--- START ---
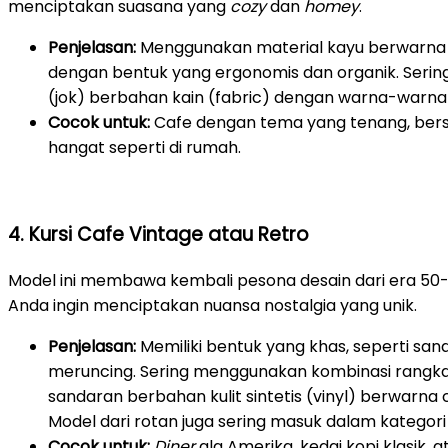
menciptakan suasana yang
cozy
dan
homey
.
Penjelasan:
Menggunakan material kayu berwarna te
dengan bentuk yang ergonomis dan organik. Sering
(jok) berbahan kain (fabric) dengan warna-warna 
Cocok untuk:
Cafe dengan tema yang tenang, bersi
hangat seperti di rumah.
4. Kursi Cafe Vintage atau Retro
Model ini membawa kembali pesona desain dari era 50-an
Anda ingin menciptakan nuansa nostalgia yang unik.
Penjelasan:
Memiliki bentuk yang khas, seperti sa
meruncing. Sering menggunakan kombinasi rangk
sandaran berbahan kulit sintetis (vinyl) berwarna c
Model dari rotan juga sering masuk dalam kategori i
Cocok untuk:
Diner
ala Amerika, kedai kopi klasik,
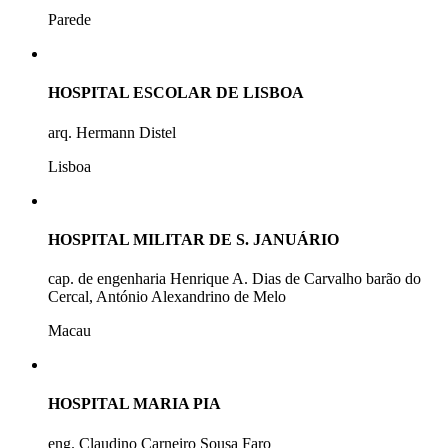
Parede
HOSPITAL ESCOLAR DE LISBOA
arq. Hermann Distel
Lisboa
HOSPITAL MILITAR DE S. JANUÁRIO
cap. de engenharia Henrique A. Dias de Carvalho barão do
Cercal, António Alexandrino de Melo
Macau
HOSPITAL MARIA PIA
eng. Claudino Carneiro Sousa Faro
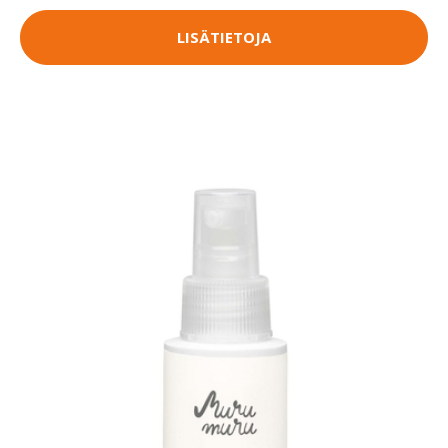
LISÄTIETOJA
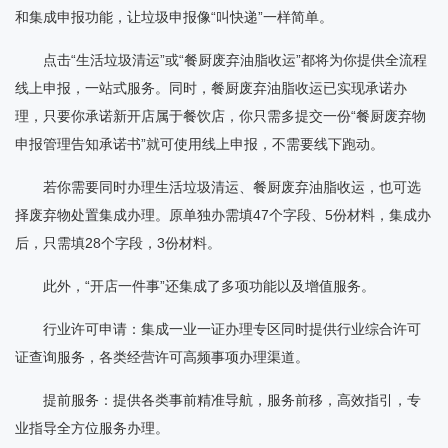
和集成申报功能，让垃圾申报像“叫快递”一样简单。
点击“生活垃圾清运”或“餐厨废弃油脂收运”都将为你提供全流程
线上申报，一站式服务。同时，餐厨废弃油脂收运已实现承诺办
理，只要你承诺新开店属于餐饮店，你只需多提交一份“餐厨废弃物
申报管理告知承诺书”就可使用线上申报，不需要线下跑动。
若你需要同时办理生活垃圾清运、餐厨废弃油脂收运，也可选
择废弃物处置集成办理。原单独办需填47个字段、5份材料，集成办
后，只需填28个字段，3份材料。
此外，“开店一件事”还集成了多项功能以及增值服务。
行业许可申请：集成一业一证办理专区同时提供行业综合许可
证查询服务，各类经营许可高频事项办理渠道。
提前服务：提供各类事前精准导航，服务前移，高效指引，专
业指导全方位服务办理。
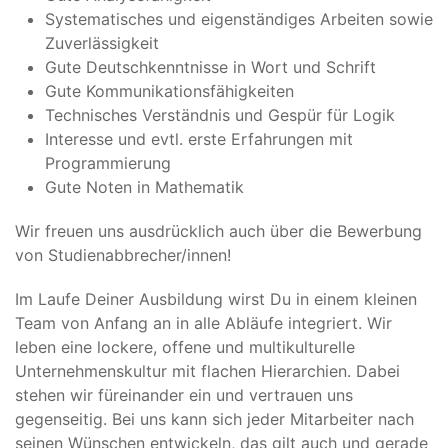
Systematisches und eigenständiges Arbeiten sowie
Zuverlässigkeit
Gute Deutschkenntnisse in Wort und Schrift
Gute Kommunikationsfähigkeiten
Technisches Verständnis und Gespür für Logik
Interesse und evtl. erste Erfahrungen mit
Programmierung
Gute Noten in Mathematik
Wir freuen uns ausdrücklich auch über die Bewerbung
von Studienabbrecher/innen!
Im Laufe Deiner Ausbildung wirst Du in einem kleinen
Team von Anfang an in alle Abläufe integriert. Wir
leben eine lockere, offene und multikulturelle
Unternehmenskultur mit flachen Hierarchien. Dabei
stehen wir füreinander ein und vertrauen uns
gegenseitig. Bei uns kann sich jeder Mitarbeiter nach
seinen Wünschen entwickeln, das gilt auch und gerade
--- END ---
**Task item:**
Copy all the records above exactly, but leave out the pictures.

**Result for this task:**
menciptakan suasana yang
cozy
dan
homey
.
Penjelasan:
Menggunakan material kayu berwarna te
dengan bentuk yang ergonomis dan organik. Sering
(jok) berbahan kain (fabric) dengan warna-warna 
Cocok untuk:
Cafe dengan tema yang tenang, bersi
hangat seperti di rumah.
4. Kursi Cafe Vintage atau Retro
Model ini membawa kembali pesona desain dari era 50-an
Anda ingin menciptakan nuansa nostalgia yang unik.
Penjelasan:
Memiliki bentuk yang khas, seperti sa
meruncing. Sering menggunakan kombinasi rangk
sandaran berbahan kulit sintetis (vinyl) berwarna c
Model dari rotan juga sering masuk dalam kategori i
Cocok untuk:
Diner
ala Amerika, kedai kopi klasik,
Parede
HOSPITAL ESCOLAR DE LISBOA
arq. Hermann Distel
Lisboa
HOSPITAL MILITAR DE S. JANUÁRIO
cap. de engenharia Henrique A. Dias de Carvalho barão do
Cercal, António Alexandrino de Melo
Macau
HOSPITAL MARIA PIA
eng. Claudino Carneiro Sousa Faro
LISÄTIETOJA
和集成申报功能，让垃圾申报像“叫快递”一样简单。
点击“生活垃圾清运”或“餐厨废弃油脂收运”都将为你提供全流程
线上申报，一站式服务。同时，餐厨废弃油脂收运已实现承诺办
理，只要你承诺新开店属于餐饮店，你只需多提交一份“餐厨废弃物
申报管理告知承诺书”就可使用线上申报，不需要线下跑动。
若你需要同时办理生活垃圾清运、餐厨废弃油脂收运，也可选
择废弃物处置集成办理。原单独办需填47个字段、5份材料，集成办
后，只需填28个字段，3份材料。
此外，“开店一件事”还集成了多项功能以及增值服务。
行业许可申请：集成一业一证办理专区同时提供行业综合许可
证查询服务，各类经营许可高频事项办理渠道。
提前服务：提供各类事前精准导航，服务前移，高效指引，专
业指导全方位服务办理。
Systematisches und eigenständiges Arbeiten sowie
Zuverlässigkeit
Gute Deutschkenntnisse in Wort und Schrift
Gute Kommunikationsfähigkeiten
Technisches Verständnis und Gespür für Logik
Interesse und evtl. erste Erfahrungen mit
Programmierung
Gute Noten in Mathematik
Wir freuen uns ausdrücklich auch über die Bewerbung
von Studienabbrecher/innen!
Im Laufe Deiner Ausbildung wirst Du in einem kleinen
Team von Anfang an in alle Abläufe integriert. Wir
leben eine lockere, offene und multikulturelle
Unternehmenskultur mit flachen Hierarchien. Dabei
stehen wir füreinander ein und vertrauen uns
gegenseitig. Bei uns kann sich jeder Mitarbeiter nach
seinen Wünschen entwickeln, das gilt auch und gerade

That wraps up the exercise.